O papel impresso, por existir há muito tempo, parece ter se transformado na natureza do livro, mas esse é um erro de percepção. É imbatível como objeto a ser levado para a varanda, o quarto, o banco da praça, do ônibus. Mas acredito que hoje existe um exagero de livros não reconhecidos como tal espalhados pela rede, assim como temos livros perdidos, mofados, jamais reeditados e que fazem parte de um acervo de maravilhas ocultas, como os tesouros das lendas, essas que eram transmitidas pela voz por gerações e só depois pousaram, modificadas, em volumes que ocuparam estantes.
A essência do livro, da literatura, é habitar o espírito. Vejam bem que não usei missão, função, “papel” no sentido de incorporar um personagem. Porque é dentro de nós que uma história, uma teoria, uma lenda, uma parábola, um texto, um poema, uma obra habita. Não vamos procurar lá na sala encerada, na biblioteca opressiva, nas prateleiras convulsas, nos armários fechados a glória de existir da literatura. Também não vamos procurar apenas nas conversas eruditas, embora estas possam nos levar pela mão até onde nem imaginávamos com nossa precária leitura. Não se trata de fazer pouco do acúmulo ou das análises, pois tudo tem lugar nos livros.

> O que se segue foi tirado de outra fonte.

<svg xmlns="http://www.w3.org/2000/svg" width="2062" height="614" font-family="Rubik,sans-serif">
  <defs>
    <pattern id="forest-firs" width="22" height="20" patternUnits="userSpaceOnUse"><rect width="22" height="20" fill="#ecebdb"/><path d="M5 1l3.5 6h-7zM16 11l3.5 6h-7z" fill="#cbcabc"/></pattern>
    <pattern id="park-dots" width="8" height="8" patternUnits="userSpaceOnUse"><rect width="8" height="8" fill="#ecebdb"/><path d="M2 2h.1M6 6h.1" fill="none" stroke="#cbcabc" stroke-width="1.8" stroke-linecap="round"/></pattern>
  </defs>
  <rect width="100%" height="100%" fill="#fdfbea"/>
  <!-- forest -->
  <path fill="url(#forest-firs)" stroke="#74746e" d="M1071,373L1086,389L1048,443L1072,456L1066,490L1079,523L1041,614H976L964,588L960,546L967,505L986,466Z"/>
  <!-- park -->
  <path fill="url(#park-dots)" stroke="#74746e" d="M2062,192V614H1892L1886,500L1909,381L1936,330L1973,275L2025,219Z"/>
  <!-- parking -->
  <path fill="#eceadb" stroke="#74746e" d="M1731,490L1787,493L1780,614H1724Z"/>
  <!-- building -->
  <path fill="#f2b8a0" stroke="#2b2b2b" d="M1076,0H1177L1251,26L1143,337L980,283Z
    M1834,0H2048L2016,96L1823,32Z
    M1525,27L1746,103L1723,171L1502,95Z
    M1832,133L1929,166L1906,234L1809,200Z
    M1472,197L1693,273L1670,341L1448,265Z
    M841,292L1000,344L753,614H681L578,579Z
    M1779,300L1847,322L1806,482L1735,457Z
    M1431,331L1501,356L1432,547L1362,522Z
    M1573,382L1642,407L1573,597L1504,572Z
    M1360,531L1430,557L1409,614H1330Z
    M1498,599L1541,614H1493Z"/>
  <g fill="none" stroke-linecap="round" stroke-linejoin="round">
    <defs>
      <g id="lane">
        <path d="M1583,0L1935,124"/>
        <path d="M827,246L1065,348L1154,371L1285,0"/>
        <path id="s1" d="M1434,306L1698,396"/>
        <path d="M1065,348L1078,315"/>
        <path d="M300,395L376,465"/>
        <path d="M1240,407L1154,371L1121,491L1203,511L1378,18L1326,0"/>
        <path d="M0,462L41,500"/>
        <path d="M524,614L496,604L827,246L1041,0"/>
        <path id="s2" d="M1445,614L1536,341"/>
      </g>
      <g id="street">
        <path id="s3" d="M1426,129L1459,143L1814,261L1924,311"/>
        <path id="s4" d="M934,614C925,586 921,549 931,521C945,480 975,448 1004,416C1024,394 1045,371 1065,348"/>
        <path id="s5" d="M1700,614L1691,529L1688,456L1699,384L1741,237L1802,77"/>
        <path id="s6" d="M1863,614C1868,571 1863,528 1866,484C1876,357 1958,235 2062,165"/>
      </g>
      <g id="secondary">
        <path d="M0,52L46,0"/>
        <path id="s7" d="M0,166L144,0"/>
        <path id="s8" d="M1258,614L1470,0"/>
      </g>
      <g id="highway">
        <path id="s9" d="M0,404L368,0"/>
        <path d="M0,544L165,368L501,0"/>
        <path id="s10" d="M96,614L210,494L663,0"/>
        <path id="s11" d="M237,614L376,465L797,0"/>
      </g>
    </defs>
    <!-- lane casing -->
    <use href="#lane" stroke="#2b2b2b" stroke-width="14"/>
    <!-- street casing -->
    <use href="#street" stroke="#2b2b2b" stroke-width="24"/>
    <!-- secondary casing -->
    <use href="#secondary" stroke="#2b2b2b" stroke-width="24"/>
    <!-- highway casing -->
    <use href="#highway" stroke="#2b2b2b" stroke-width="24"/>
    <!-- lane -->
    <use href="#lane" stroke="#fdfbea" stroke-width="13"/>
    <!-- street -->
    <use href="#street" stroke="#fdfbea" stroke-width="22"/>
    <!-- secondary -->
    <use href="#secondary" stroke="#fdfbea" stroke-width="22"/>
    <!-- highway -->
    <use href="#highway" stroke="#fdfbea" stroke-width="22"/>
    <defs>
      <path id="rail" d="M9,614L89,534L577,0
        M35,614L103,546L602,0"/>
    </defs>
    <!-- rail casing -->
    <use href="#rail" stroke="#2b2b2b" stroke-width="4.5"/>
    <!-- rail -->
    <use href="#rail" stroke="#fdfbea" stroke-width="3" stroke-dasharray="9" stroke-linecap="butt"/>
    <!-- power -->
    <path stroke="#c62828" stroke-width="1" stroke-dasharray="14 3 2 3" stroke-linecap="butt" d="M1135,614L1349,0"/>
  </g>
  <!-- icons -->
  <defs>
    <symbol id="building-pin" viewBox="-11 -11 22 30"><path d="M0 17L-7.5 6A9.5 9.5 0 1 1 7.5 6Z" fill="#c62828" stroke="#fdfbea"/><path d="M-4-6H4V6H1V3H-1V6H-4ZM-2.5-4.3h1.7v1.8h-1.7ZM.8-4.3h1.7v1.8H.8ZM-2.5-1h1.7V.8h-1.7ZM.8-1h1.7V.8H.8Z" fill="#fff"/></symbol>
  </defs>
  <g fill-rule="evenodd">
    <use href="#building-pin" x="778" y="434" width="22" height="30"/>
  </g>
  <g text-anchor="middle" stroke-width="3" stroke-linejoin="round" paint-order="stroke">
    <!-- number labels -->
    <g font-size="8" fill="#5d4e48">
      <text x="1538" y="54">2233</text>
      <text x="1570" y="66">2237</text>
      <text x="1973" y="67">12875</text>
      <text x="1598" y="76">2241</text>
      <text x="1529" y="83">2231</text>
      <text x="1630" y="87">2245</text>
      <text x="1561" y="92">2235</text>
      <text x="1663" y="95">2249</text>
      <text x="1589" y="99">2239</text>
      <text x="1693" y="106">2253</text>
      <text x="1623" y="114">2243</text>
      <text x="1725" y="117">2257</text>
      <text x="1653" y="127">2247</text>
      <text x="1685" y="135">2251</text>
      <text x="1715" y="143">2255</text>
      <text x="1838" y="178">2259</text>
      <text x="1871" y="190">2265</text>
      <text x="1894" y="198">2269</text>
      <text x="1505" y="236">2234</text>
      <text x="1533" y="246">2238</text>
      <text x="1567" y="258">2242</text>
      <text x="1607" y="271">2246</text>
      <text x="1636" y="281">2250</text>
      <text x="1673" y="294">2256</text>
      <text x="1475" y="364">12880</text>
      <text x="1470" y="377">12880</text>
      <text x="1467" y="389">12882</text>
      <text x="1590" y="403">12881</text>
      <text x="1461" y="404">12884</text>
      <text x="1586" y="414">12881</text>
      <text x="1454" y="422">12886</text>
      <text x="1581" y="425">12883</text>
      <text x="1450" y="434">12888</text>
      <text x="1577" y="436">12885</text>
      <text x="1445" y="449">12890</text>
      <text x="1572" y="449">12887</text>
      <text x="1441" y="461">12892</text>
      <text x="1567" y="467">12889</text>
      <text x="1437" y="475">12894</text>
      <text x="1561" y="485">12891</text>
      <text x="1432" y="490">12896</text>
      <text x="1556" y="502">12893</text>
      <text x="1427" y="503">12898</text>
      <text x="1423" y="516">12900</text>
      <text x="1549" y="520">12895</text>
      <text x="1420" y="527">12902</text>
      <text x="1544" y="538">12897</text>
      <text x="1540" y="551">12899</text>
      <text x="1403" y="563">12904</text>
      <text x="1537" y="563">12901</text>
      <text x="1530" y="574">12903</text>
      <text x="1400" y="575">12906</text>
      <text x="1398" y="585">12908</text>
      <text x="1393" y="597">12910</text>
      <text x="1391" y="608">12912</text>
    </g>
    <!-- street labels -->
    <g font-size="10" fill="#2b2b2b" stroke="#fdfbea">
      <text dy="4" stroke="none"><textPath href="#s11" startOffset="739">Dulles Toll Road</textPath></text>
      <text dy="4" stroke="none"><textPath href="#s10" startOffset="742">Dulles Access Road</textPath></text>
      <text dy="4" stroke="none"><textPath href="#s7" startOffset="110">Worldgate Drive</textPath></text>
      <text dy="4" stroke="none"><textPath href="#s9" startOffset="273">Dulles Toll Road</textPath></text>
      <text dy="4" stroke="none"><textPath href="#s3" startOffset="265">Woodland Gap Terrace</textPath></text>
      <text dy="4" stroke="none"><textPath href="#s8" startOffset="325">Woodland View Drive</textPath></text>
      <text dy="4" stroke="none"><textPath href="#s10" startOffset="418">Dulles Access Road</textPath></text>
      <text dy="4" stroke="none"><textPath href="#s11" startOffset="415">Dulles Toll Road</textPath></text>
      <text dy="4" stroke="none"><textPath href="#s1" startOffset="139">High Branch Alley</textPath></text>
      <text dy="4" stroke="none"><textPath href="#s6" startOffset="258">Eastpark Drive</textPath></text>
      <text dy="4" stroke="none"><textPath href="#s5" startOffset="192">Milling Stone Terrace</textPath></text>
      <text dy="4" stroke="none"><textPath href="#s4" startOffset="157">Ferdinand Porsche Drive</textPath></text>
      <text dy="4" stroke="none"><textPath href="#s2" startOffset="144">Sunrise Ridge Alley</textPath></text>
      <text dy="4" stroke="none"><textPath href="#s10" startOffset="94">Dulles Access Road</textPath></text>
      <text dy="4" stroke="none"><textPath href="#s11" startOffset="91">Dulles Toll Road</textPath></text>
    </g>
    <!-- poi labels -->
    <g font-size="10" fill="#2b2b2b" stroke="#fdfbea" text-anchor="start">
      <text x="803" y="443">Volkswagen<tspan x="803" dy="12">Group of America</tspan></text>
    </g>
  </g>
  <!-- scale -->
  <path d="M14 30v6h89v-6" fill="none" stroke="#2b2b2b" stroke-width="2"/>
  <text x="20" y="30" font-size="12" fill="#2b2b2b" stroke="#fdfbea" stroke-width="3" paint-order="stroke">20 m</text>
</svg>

O fato é que os antigos tinham mais sabedoria, pois não era preciso o livro para que a literatura habitasse as gentes. Bastava um narrador em praça pública, um poeta popular, um arauto, um aventureiro e suas memórias ditas em cima de um caixote, uma gávea. Não havia intermediários, a não ser o autor da saga, que assim se transmitia diretamente para o coração do povo. O livro no fim aprisionou o talento a sete chaves e ficou cada vez mais custoso abri-lo para ler, à medida que as atrações da vida se multiplicaram e se tornaram mais acessíveis.
Quantos livros deixei pela metade? Quantos dormiram na minha estante, às vezes por vinte anos, para enfim eu poder ser capturado por eles? Ler tudo é impossível, devemos ler só o necessário e cada um sabe sua cota. Ao mesmo tempo me pergunto: e se eu não os tivesse à mão, o que seria de mim? Brutalizado pelo exílio, eu amargaria a pena de viver tentando imaginar o impossível. Seria uma bruma de possibilidades e talvez eu quisesse, a certa altura, escrever algo para poder ter o que ler. Esse é o segredo dos diários: todos os dias colocamos a vida nele para um dia podermos ler o que passou por nós como um comboio. É nossa obra favorita.
Chegará esse tempo em que verei a paisagem do que escrevi. Mas isso vai se desenrolar lá fora do trem. Dentro, sobre uma poltrona amigável, eu continuarei a abrir os grandes autores, os que jamais devem se distanciar de nós. Porque se algo fica na terra, é a literatura, semente de obras ao infinito.